Interaction of benzene with protium and deuterium on copper-nickel films with known surface composition

Copper-nickel films were prepared by successively depositing the two metals from the vapor and subsequently sintering the films under ultra-high vacuum at 200 °C. The nickel content of the film surfaces could be “titrated” by selective chemisorption of hydrogen. In agreement with expectation all films with overall compositions within the miscibility gap of the copper-nickel system at 200 °C possess an equal surface composition of 23 ± 4 at. % of Ni. Benzene is hydrogenated at a constant rate at a given temperature over these films with equal surface composition, but widely varying overall composition. The activation energy over these alloys is E all = 25 kcal/mole, while E Ni = 12 kcal/mole. The rate of the exchange reactions between benzene and deuterium at 41 °C is, again, constant for alloys of equal surface composition; it is by several orders of magnitude larger than the rate of hydrogenation at the same temperature. The exchange reaction displays a constant multiplicity over the alloys with equal surface composition. The totality of the results presented confirms the model proposed previously on the phase distribution of equilibrated copper-nickel films.

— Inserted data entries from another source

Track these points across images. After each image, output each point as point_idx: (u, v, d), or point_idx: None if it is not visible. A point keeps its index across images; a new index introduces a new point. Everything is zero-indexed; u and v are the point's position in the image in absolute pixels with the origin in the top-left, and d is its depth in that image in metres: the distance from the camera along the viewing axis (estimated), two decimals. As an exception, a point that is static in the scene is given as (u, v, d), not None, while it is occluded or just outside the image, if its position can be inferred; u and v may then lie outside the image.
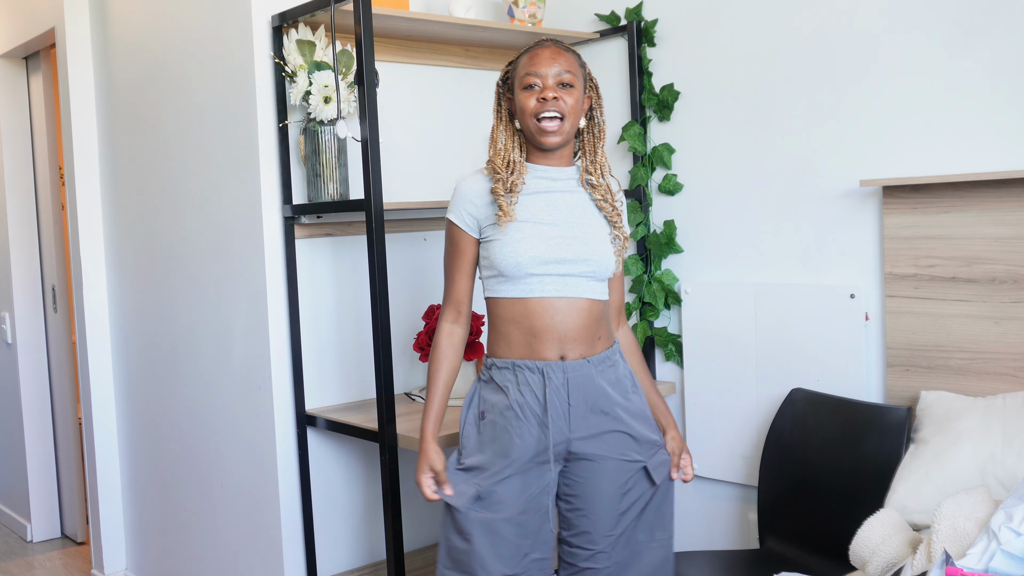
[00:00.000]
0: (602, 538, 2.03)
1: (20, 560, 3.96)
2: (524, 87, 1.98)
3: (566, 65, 1.98)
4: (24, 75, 4.13)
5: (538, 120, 1.97)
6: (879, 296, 2.43)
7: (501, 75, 2.09)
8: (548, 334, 1.98)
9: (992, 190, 2.17)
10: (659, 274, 2.88)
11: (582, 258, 1.99)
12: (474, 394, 2.08)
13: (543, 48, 2.00)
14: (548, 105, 1.96)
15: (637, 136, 2.88)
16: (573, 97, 1.98)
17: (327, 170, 2.55)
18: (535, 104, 1.97)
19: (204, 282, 2.90)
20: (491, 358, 2.06)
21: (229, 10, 2.66)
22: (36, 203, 4.17)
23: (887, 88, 2.37)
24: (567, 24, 3.10)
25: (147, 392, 3.26)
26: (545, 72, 1.96)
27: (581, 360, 2.00)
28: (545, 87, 1.96)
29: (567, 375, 1.98)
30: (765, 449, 2.53)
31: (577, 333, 2.00)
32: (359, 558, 2.83)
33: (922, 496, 2.00)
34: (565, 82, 1.97)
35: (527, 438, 1.98)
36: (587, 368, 2.00)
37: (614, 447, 2.03)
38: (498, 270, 2.00)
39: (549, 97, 1.95)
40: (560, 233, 2.00)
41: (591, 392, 2.00)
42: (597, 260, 2.01)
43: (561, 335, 1.99)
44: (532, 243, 1.98)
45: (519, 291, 1.99)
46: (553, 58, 1.97)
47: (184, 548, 3.14)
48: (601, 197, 2.05)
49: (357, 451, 2.80)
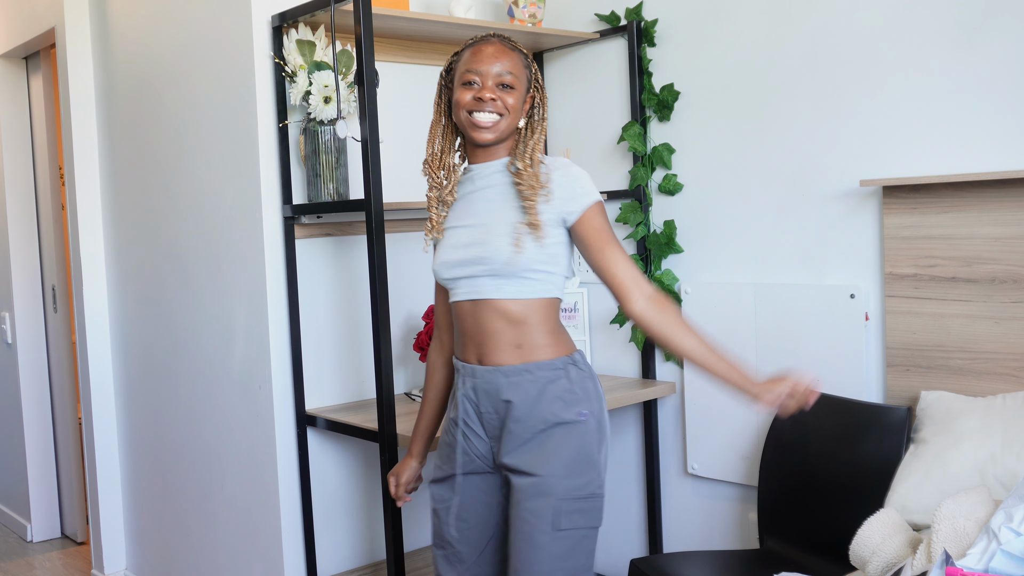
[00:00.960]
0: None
1: (20, 560, 3.96)
2: (463, 83, 1.89)
3: (508, 66, 1.89)
4: (24, 75, 4.13)
5: (470, 114, 1.88)
6: (879, 296, 2.43)
7: (445, 65, 1.99)
8: (466, 337, 1.94)
9: (992, 190, 2.17)
10: (659, 274, 2.88)
11: (479, 258, 1.88)
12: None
13: (487, 45, 1.91)
14: (485, 105, 1.87)
15: (637, 136, 2.88)
16: (513, 97, 1.89)
17: (327, 170, 2.55)
18: (470, 101, 1.88)
19: (204, 282, 2.90)
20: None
21: (229, 10, 2.66)
22: (36, 203, 4.17)
23: (887, 88, 2.37)
24: (567, 24, 3.10)
25: (147, 392, 3.26)
26: (486, 70, 1.88)
27: (491, 368, 1.89)
28: (484, 87, 1.88)
29: (475, 379, 1.92)
30: (765, 449, 2.53)
31: (486, 338, 1.89)
32: (359, 558, 2.83)
33: (922, 496, 2.00)
34: (506, 83, 1.88)
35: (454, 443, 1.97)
36: (495, 377, 1.88)
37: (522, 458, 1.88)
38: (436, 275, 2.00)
39: (486, 97, 1.87)
40: (470, 236, 1.92)
41: (500, 405, 1.89)
42: (493, 256, 1.86)
43: (476, 339, 1.91)
44: (444, 250, 1.96)
45: (451, 296, 1.98)
46: (496, 56, 1.89)
47: (184, 548, 3.14)
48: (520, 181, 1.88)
49: (357, 451, 2.80)
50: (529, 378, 1.87)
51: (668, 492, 2.97)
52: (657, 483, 2.96)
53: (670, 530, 2.98)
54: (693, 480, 2.91)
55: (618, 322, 2.94)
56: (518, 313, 1.88)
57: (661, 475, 2.98)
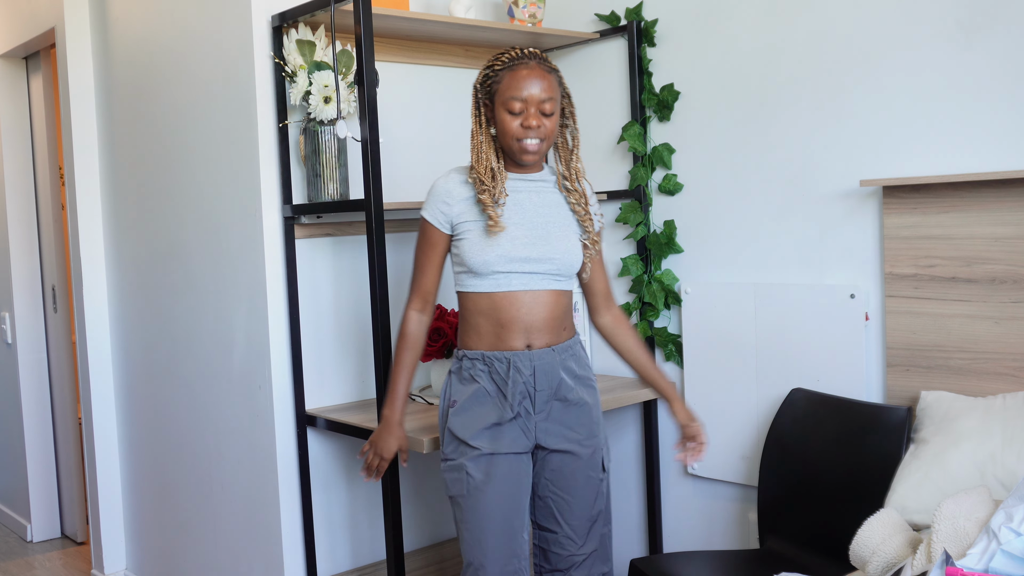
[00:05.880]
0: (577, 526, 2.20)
1: (20, 560, 3.96)
2: (508, 110, 2.07)
3: (549, 91, 2.07)
4: (24, 75, 4.13)
5: (519, 140, 2.08)
6: (879, 296, 2.43)
7: (480, 79, 2.13)
8: (515, 325, 2.11)
9: (992, 190, 2.17)
10: (659, 274, 2.88)
11: (547, 257, 2.12)
12: (447, 387, 2.19)
13: (528, 70, 2.07)
14: (531, 132, 2.07)
15: (637, 136, 2.88)
16: (551, 121, 2.09)
17: (327, 170, 2.55)
18: (518, 129, 2.08)
19: (204, 282, 2.90)
20: (462, 350, 2.19)
21: (229, 10, 2.66)
22: (36, 203, 4.17)
23: (887, 88, 2.37)
24: (567, 24, 3.10)
25: (147, 392, 3.26)
26: (529, 97, 2.06)
27: (546, 348, 2.13)
28: (528, 114, 2.06)
29: (533, 363, 2.11)
30: (765, 449, 2.53)
31: (542, 324, 2.13)
32: (359, 558, 2.83)
33: (922, 496, 2.00)
34: (546, 110, 2.07)
35: (491, 414, 2.11)
36: (552, 356, 2.14)
37: (576, 434, 2.18)
38: (468, 267, 2.12)
39: (533, 125, 2.06)
40: (525, 233, 2.12)
41: (554, 379, 2.13)
42: (560, 259, 2.13)
43: (527, 326, 2.12)
44: (499, 242, 2.09)
45: (487, 286, 2.12)
46: (538, 83, 2.06)
47: (184, 548, 3.14)
48: (575, 201, 2.19)
49: (357, 451, 2.80)
50: (571, 353, 2.18)
51: (668, 492, 2.97)
52: (657, 483, 2.96)
53: (670, 530, 2.98)
54: (693, 480, 2.91)
55: (618, 322, 2.94)
56: (564, 303, 2.18)
57: (661, 475, 2.98)
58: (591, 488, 2.19)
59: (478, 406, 2.12)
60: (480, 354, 2.13)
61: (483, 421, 2.11)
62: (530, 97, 2.05)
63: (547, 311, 2.13)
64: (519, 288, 2.11)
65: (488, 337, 2.13)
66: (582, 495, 2.19)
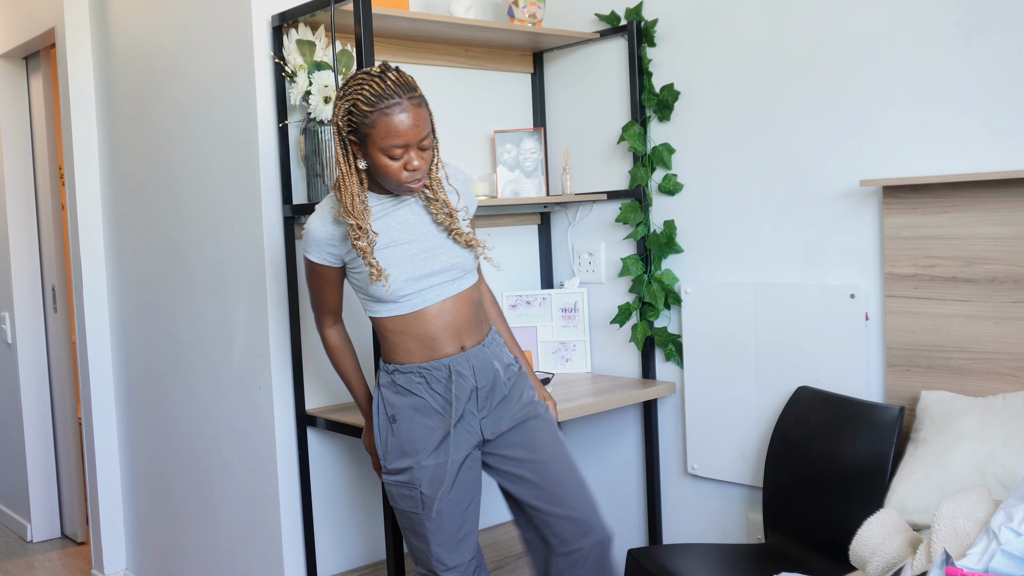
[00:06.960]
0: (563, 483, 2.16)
1: (20, 560, 3.96)
2: (389, 156, 1.96)
3: (425, 126, 1.96)
4: (24, 75, 4.13)
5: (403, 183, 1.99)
6: (879, 296, 2.43)
7: (341, 114, 1.98)
8: (443, 334, 2.09)
9: (992, 190, 2.18)
10: (659, 274, 2.88)
11: (449, 265, 2.09)
12: (379, 401, 2.16)
13: (403, 113, 1.93)
14: (417, 172, 1.98)
15: (637, 136, 2.88)
16: (429, 152, 2.01)
17: (327, 170, 2.55)
18: (403, 173, 1.98)
19: (204, 282, 2.90)
20: (391, 364, 2.13)
21: (229, 10, 2.66)
22: (36, 203, 4.17)
23: (887, 88, 2.37)
24: (567, 24, 3.10)
25: (147, 392, 3.26)
26: (409, 141, 1.95)
27: (478, 346, 2.13)
28: (410, 157, 1.97)
29: (471, 362, 2.11)
30: (770, 447, 2.53)
31: (467, 323, 2.13)
32: (359, 558, 2.83)
33: (922, 496, 2.01)
34: (425, 146, 1.98)
35: (436, 425, 2.09)
36: (484, 351, 2.14)
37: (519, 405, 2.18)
38: (376, 297, 2.08)
39: (418, 167, 1.97)
40: (419, 248, 2.08)
41: (490, 373, 2.14)
42: (462, 262, 2.11)
43: (456, 330, 2.11)
44: (400, 267, 2.05)
45: (402, 309, 2.08)
46: (415, 124, 1.94)
47: (184, 548, 3.14)
48: (436, 211, 2.10)
49: (357, 451, 2.80)
50: (496, 344, 2.19)
51: (668, 492, 2.97)
52: (657, 483, 2.96)
53: (670, 530, 2.98)
54: (693, 480, 2.91)
55: (618, 322, 2.94)
56: (477, 295, 2.17)
57: (661, 475, 2.98)
58: (557, 444, 2.17)
59: (421, 417, 2.09)
60: (415, 367, 2.09)
61: (427, 432, 2.08)
62: (410, 141, 1.95)
63: (468, 310, 2.12)
64: (435, 301, 2.08)
65: (418, 351, 2.09)
66: (552, 451, 2.16)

The surface of copper-nickel alloy films: II. Phase equilibrium and distribution and their implications for work function, chemisorption, and catalysis

Free energy calculations show that in the copper-nickel system there is a miscibility gap at low temperatures. The composition of the phases that are characterized by minima of the free energy agrees with experimental data on alloy films prepared at low temperatures by interdiffusion of the two components. From data on the diffusion it is inferred that for compositions within the miscibility gap, equilibrated films consist of crystallites each of which contains a kernel of almost pure nickel, enveloped in a skin of a copper-rich alloy. As the composition of either phase is independent of the over-all composition, the surface properties of these alloys are constant. This is confirmed by experimental data on the work function. The model also appears to be consistent with results on the catalytic activity and the heat of adsorption of hydrogen on granular alloy catalysts, as reported by various investigators.

The surface of copper-nickel alloy films: I. Work function and phase composition

The work function and the phase composition have been measured for copper-nickel alloy films prepared by evaporation and subsequent annealing at 200 °C under ultra-high vacuum. The photoelectric work functions of the alloys are found to be lower than those of the individual spec-pure metals sintered at the same temperature. Over a wide range of over-all composition the work function has a constant value of 4.61 eV. X-ray diffraction shows that in this range the sintered films consist of two phases: A copper-rich alloy coexists with an almost pure nickel phase. The data suggest a wide miscibility gap of the copper-nickel system at low temperatures. As the change in work function upon chemisorption of carbon monoxide is small, it is assumed that in the equilibrated two-phase systems the copper-rich alloy forms the adsorbing surface. Its composition is independent of the over-all composition.